Review of the electronic record failed to provide evidence the nursing or respiratory care staff consistently performed tracheostomy care every shift. The record had no documentation of tracheostomy care provided to the patient every shift on 03/31/19 and 04/01/19.

Interview with the Director of Patient Safety, who navigated the electronic record, on 04/03/19 at approximately 10:42 AM, confirmed there is no evidence the staff provided tracheostomy care every shift on two of the four days reviewed.

ORDERS FOR DRUGS AND BIOLOGICALS

Tag No.: A0409

Based on policy review, clinical record review and interview, it was determined, the facility failed to ensure quality of nursing care was provided to each patient is in accordance with established standards of practice of nursing care, Chapter 464.003(5) for 1 of 1 sampled patients (Patient #4). This failure is evident by failure to assess and reassess patient's condition during blood transfusions as specified in facility policy for Blood Product Administration.

The findings included:

Facility policy titled "Transfusion Blood Product Components", last approved 01/2019 documents, "Monitor and record vital signs 15 minutes post initiation of transfusion and then every hour. Any change in the condition of the patient may signal the development of a transfusion complication. Upon completion of the transfusion, take and record post transfusion vital signs and then one-half hour later take another set of vital signs before the procedure is considered completed."

Clinical record review conducted on 04/02/19 revealed Patient #4 was prescribed a blood transfusion, one unit of red blood cells on 03/28/19.

The record indicates the blood transfusion was initiated on 03/28/19 at 12:20 PM.

Review of the Nurses Notes, Nursing Shift Assessments and Assessment and Reassessment documentation, and blood administration record failed to provide evidence a complete set of vital signs was obtained every hour during the transfusion and thirty minutes after the completion of the blood transfusion.
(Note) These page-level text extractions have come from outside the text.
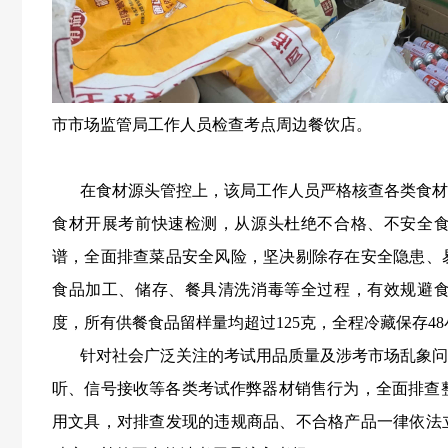
市市场监管局工作人员检查考点周边餐饮店。
在食材源头管控上，该局工作人员严格核查各类食材
食材开展考前快速检测，从源头杜绝不合格、不安全
谱，全面排查菜品安全风险，坚决剔除存在安全隐患、
食品加工、储存、餐具清洗消毒等全过程，有效规避
度，所有供餐食品留样量均超过125克，全程冷藏保存4
针对社会广泛关注的考试用品质量及涉考市场乱象问
听、信号接收等各类考试作弊器材销售行为，全面排查
用文具，对排查发现的违规商品、不合格产品一律依法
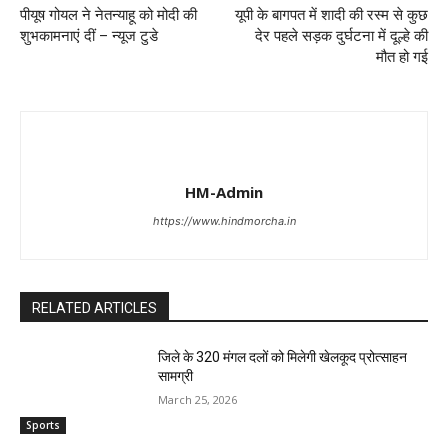
पीयूष गोयल ने नेतन्याहू को मोदी की
यूपी के बागपत में शादी की रस्म से कुछ
शुभकामनाएं दीं – न्यूज टुडे
देर पहले सड़क दुर्घटना में दूल्हे की
मौत हो गई
HM-Admin
https://www.hindmorcha.in
RELATED ARTICLES
जिले के 320 मंगल दलों को मिलेगी खेलकूद प्रोत्साहन
सामग्री
March 25, 2026
Sports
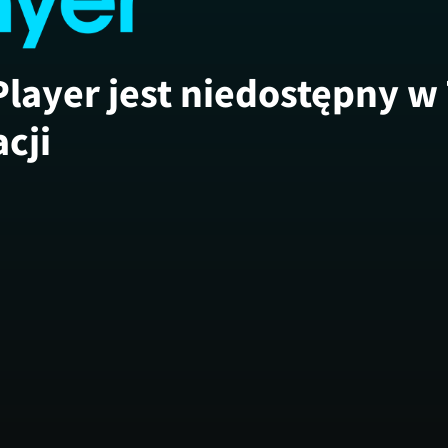
Player jest niedostępny w
acji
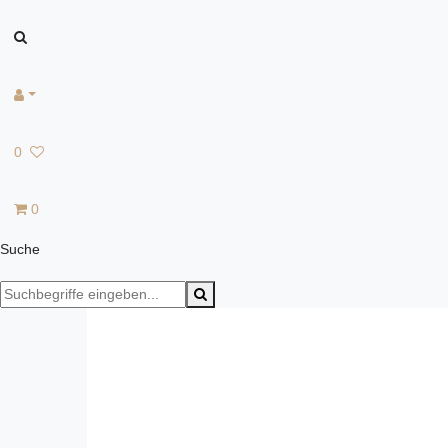
0
0
Suche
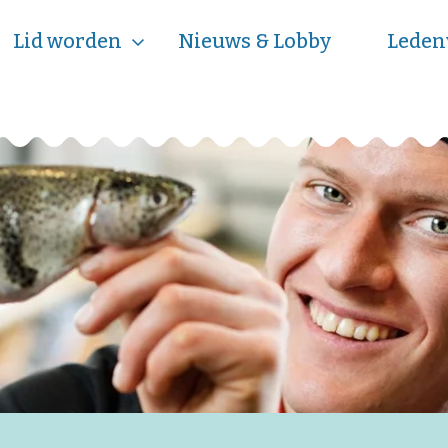
Lid worden
Nieuws & Lobby
Leden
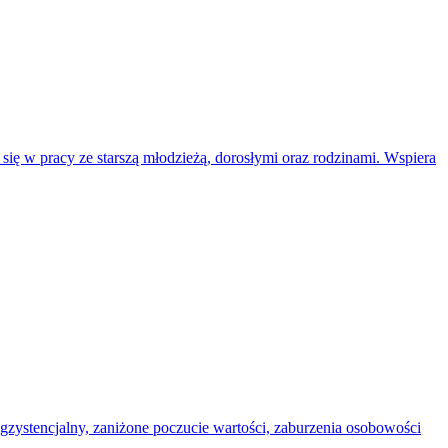
się w pracy ze starszą młodzieżą, dorosłymi oraz rodzinami. Wspiera
egzystencjalny, zaniżone poczucie wartości, zaburzenia osobowości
Interview with the Director of Patient Safety conducted on 04/02/19 at 2:59 PM confirmed there is no evidence the nursing staff completed the hourly reassessment, including vital signs. Also, there is no evidence the nurse monitored the patient's vital signs one-half hour post transfusion as mandated by the facility policies and procedures.
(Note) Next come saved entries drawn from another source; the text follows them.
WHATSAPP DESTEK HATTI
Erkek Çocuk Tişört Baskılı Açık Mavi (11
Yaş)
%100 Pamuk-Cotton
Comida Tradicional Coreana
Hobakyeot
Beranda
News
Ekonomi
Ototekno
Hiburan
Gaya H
Interview with the Director of Patient Safety, the Director of Education and the Manager of Informatics conducted on 04/03/19 at 11:34 AM revealed the nursing staff was instructed not to conduct hourly reassessments during blood transfusions, due to a recommendation from the accreditation survey. The staff was asked to provide a revised policy or evidence of minutes discussing the change in practice and revision of policy to validate the information provided. The Director of Patient was not able to locate the required documentation. The staff was asked if the facility has a process for policy revision, approval and dissemination to the staff, to ensure the nursing care provided is governed by policy. The educator stated the facility uses Lippincott as best practice and was not able to elaborate on the fact the nursing staff was educated on a change in protocol without validation the policy review and approval process was completed. The Director of Patient Safety stated the policy is currently under revision.